Bioenergética mitocondrial
O alvo primário da luz nas células é a mitocôndria – especificamente a enzima citocromo c oxidase, componente da cadeia respiratória que absorve fótons na faixa do infravermelho.
A absorção da luz leva ao aumento da atividade dessa enzima, resultando em síntese aumentada de ATP, a moeda energética celular. Com mais energia disponível, neurônios podem sustentar melhor suas funções e ativar vias de plasticidade.
Além disso, a fotobiomodulação modula espécies reativas de oxigênio e ativa fatores de transcrição pró-sobrevivência, estimulando a expressão de proteínas reparadoras e fatores tróficos (como o BDNF).
Em modelos experimentais, essa cascata se traduz em maior neurogênese e sinaptogênese, indicando que a tPBM pode ajudar a “reenergizar” circuitos neuronais hipoativos.
Vasodilatação e oxigenação cerebral
A luz também é absorvida por cromóforos no sangue (oxi-hemoglobina e desoxi-hemoglobina) e por moléculas como o óxido nítrico (NO) ligado à citocromo oxidase.
A fotobiomodulação provoca a liberação de NO, um potente vasodilatador, levando à melhora da microcirculação cerebral e à oxigenação do tecido. Estudos por neuroimagem mostram aumento do fluxo sanguíneo cerebral e do volume de oxigênio em regiões pré-frontais após tPBM.
No contexto do TEA, em que podem ocorrer áreas de perfusão subótima, essa maior irrigação cerebral pode otimizar o ambiente metabólico para o funcionamento neural. Ademais, a perfusão aprimorada contribui para “acalmar” a chamada névoa mental, melhorando a clareza cognitiva e até aspectos de sono, como relatado em intervenções com tPBM.
Infrallux e Neurollux: os benefícios da fotobiomodulação transcraniana
Em contexto clínico brasileiro, soluções de tPBM já estão acessíveis tanto a médicos quanto a pacientes. A Cosmedical disponibiliza um boné de LEDterapia para uso domiciliar e um capacete profissional para profissionais da saúde, ambos utilizando luz infravermelha próxima (NIR).
Isso significa que, fora dos protocolos de pesquisa, famílias e profissionais já começam a experimentar essa tecnologia de forma controlada. Naturalmente, recomenda-se acompanhamento médico, apesar da ausência de contraindicações absolutas relatadas na literatura médica.

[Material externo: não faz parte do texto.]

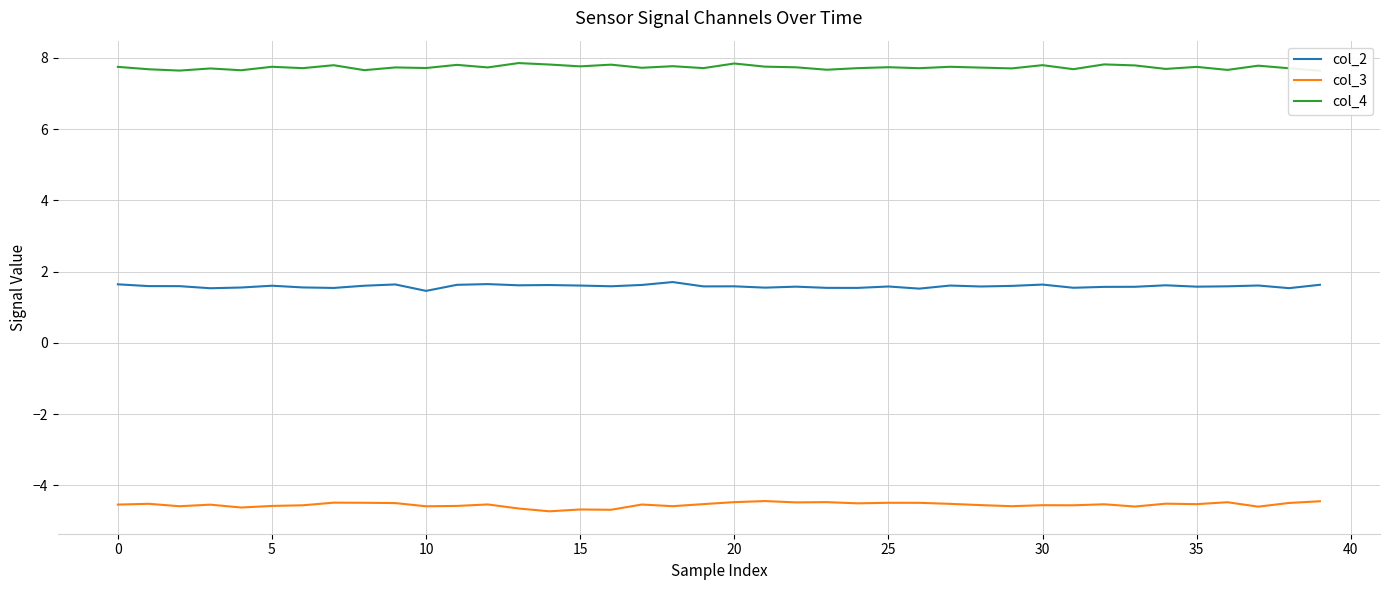

True or false: col_3 and col_2 intersect in this chart.

False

Por ora, os dados técnicos disponíveis inspiram confiança de que a tPBM, quando aplicada dentro dos parâmetros seguros já investigados, oferece uma relação risco-benefício muito favorável no TEA.

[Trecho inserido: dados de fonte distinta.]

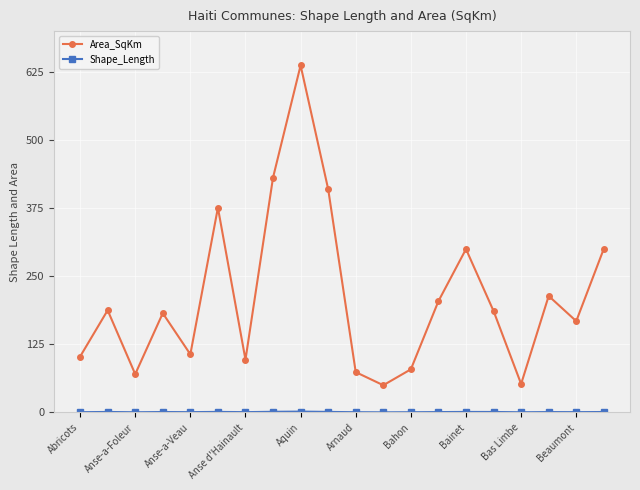

What is the difference between the maximum and minimum values in the Area_SqKm series?

587.1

Autismo e fotobiomodulação transcraniana: conclusão
A convergência entre autismo e fotobiomodulação transcraniana representa uma confluência fascinante entre luz e neurociência.

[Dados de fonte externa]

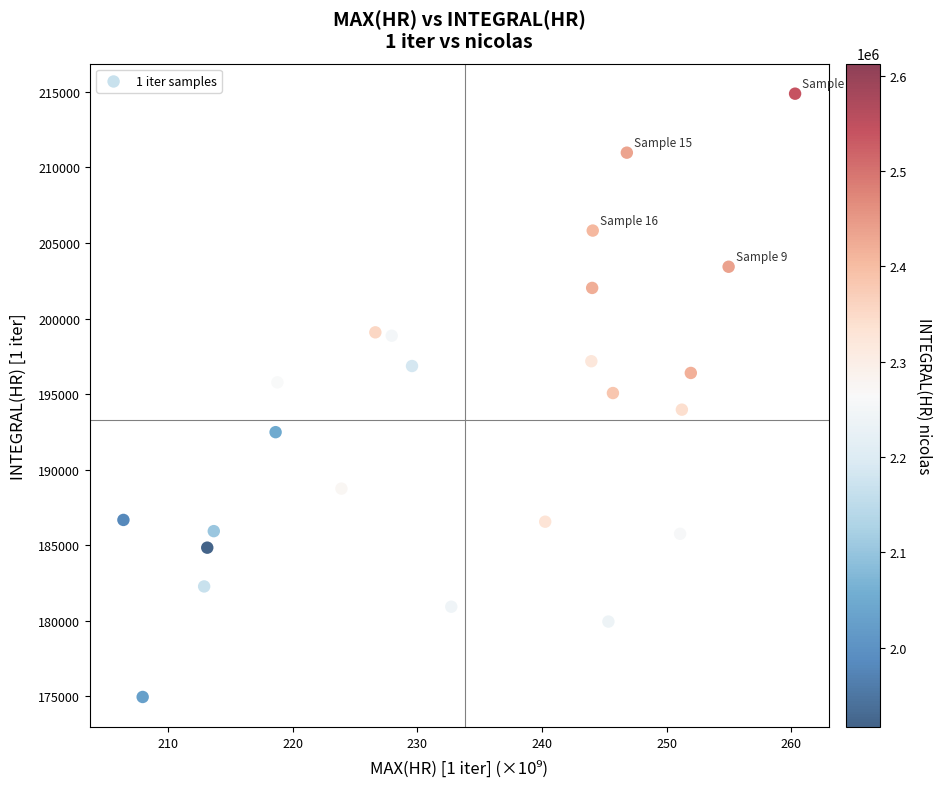

What is the range of Y values (max minus min)?

39939.7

O que antes poderia soar como ficção – atenuar sintomas de TEA com fotoestimulação cerebral – hoje se apoia em uma base científica sólida e em resultados clínicos preliminares encorajadores.
Estudos até 2025 sugerem que a tPBM pode melhorar a sociabilidade, comunicação, atenção e reduzir comportamentos repetitivos em indivíduos com TEA, desde crianças pequenas até adultos. Esses benefícios refletem os múltiplos mecanismos de ação da terapia, que age simultaneamente como bioenergizador celular, vasodilatador cerebral, anti-inflamatório neural e modulador de circuitos.
Em outras palavras, metaforicamente, a luz infravermelha consegue “conversar” com o cérebro em sua própria linguagem bioquímica, estimulando capacidades intrínsecas de reparo e adaptação.